Brandon Lubbe, software developer at Enterprise Cloud, says that at the heart of any AI-generated output is a set of instructions that determines how tasks are carried out, how data is accessed and how decisions are made.

Without understanding those instructions, AI-generated code becomes something developers use but do not fully see into. “You may see functionality working on the surface, but you have no assurance that it adheres to secure execution patterns, input validation standards, or least-privilege principles.”
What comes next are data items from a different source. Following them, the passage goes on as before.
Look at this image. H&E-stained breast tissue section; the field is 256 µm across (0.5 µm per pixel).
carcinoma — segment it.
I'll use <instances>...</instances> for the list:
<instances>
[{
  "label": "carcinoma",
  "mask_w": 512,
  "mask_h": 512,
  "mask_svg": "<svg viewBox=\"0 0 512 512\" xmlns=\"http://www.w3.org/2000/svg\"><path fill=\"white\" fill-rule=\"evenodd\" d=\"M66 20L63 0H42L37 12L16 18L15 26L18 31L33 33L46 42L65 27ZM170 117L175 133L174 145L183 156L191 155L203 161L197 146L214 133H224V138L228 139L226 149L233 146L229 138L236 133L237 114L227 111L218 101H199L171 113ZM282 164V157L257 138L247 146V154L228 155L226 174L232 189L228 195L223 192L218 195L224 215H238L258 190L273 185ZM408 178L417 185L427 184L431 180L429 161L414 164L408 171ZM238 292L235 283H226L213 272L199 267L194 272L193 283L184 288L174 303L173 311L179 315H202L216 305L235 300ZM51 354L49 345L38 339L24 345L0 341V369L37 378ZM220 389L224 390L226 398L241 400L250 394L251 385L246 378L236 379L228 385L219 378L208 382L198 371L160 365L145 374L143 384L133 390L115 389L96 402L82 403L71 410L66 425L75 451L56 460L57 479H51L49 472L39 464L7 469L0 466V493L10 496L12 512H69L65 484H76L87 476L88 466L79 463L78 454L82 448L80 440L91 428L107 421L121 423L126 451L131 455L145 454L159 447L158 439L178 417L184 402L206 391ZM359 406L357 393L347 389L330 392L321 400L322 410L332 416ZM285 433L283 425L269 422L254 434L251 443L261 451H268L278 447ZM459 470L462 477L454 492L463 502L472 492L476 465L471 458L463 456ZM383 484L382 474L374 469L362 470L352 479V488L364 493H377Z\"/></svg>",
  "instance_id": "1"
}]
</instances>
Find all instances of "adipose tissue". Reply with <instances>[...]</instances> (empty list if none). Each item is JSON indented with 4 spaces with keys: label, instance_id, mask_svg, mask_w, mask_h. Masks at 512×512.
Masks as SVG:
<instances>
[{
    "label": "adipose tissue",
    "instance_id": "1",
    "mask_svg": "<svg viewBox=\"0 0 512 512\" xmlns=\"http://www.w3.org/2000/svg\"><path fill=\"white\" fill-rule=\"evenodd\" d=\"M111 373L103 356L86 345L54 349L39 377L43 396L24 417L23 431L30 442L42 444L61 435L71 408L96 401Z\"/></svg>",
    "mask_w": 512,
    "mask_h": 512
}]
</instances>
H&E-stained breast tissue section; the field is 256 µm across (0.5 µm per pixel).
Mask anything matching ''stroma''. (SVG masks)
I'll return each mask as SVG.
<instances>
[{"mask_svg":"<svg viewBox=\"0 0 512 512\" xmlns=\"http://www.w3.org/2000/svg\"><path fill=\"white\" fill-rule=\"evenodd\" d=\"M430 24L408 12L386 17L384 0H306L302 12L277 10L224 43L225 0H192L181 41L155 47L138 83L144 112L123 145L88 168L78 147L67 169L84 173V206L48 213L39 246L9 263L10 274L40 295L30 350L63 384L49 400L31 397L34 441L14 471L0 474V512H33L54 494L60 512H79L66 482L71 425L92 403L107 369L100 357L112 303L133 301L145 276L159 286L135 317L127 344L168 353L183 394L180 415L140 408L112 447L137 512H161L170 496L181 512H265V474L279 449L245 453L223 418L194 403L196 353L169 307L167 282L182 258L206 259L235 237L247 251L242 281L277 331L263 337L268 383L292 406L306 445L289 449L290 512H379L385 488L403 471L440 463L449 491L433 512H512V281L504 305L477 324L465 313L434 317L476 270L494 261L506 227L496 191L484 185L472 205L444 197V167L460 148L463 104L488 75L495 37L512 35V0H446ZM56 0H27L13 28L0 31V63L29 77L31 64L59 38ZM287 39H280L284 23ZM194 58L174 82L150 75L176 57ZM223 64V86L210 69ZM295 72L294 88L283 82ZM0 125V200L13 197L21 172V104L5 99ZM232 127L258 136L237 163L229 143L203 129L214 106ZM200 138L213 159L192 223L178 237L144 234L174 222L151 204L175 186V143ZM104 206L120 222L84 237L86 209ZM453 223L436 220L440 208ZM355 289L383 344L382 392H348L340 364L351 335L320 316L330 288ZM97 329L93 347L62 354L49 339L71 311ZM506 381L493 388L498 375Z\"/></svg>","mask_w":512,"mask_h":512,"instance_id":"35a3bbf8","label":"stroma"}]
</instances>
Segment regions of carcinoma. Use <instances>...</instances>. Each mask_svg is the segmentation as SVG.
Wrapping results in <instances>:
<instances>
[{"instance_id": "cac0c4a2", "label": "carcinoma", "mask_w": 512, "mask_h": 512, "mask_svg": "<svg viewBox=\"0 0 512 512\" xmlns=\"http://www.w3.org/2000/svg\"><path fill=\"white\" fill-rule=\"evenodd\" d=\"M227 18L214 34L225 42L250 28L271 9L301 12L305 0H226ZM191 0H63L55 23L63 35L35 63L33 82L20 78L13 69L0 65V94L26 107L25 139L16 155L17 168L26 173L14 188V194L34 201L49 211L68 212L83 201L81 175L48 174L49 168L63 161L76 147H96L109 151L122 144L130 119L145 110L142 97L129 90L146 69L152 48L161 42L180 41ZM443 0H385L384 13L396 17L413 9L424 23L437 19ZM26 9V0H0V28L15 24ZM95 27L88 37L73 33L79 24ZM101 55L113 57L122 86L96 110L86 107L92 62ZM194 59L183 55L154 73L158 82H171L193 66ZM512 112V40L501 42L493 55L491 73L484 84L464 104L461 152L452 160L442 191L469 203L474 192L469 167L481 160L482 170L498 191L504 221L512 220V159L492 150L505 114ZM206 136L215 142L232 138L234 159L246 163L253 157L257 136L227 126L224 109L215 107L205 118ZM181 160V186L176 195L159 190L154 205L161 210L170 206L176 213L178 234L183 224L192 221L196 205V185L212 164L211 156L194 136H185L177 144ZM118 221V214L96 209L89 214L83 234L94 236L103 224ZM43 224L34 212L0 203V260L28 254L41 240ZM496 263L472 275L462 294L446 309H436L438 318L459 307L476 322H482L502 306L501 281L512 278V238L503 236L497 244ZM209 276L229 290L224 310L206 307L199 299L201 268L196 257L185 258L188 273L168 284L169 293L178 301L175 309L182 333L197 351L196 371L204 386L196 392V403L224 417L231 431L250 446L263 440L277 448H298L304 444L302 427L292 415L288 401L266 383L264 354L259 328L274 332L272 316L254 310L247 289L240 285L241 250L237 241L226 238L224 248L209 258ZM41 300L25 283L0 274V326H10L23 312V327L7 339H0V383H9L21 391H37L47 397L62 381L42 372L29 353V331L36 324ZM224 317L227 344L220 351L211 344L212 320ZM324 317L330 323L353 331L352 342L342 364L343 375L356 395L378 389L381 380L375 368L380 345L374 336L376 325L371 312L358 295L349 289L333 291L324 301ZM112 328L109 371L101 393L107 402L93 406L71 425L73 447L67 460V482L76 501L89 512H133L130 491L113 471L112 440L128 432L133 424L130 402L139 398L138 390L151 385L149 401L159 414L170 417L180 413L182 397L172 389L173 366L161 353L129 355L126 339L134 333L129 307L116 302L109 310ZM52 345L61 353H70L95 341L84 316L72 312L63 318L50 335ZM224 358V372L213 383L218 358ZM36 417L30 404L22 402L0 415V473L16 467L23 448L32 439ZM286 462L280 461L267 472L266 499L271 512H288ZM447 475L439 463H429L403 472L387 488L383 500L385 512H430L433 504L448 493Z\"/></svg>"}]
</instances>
Relying on AI-generated code without proper review does not shift responsibility away from the developer, Muller warns. The risks of only relying on AI include personal information becoming available over the internet because of code a hacker could have inserted in the development environment, or through access gained by exploiting a vulnerability created by the nascent technology.

Muller says developers can thwart malicious actors by reviewing code, using instruction sets and thoroughly testing sites.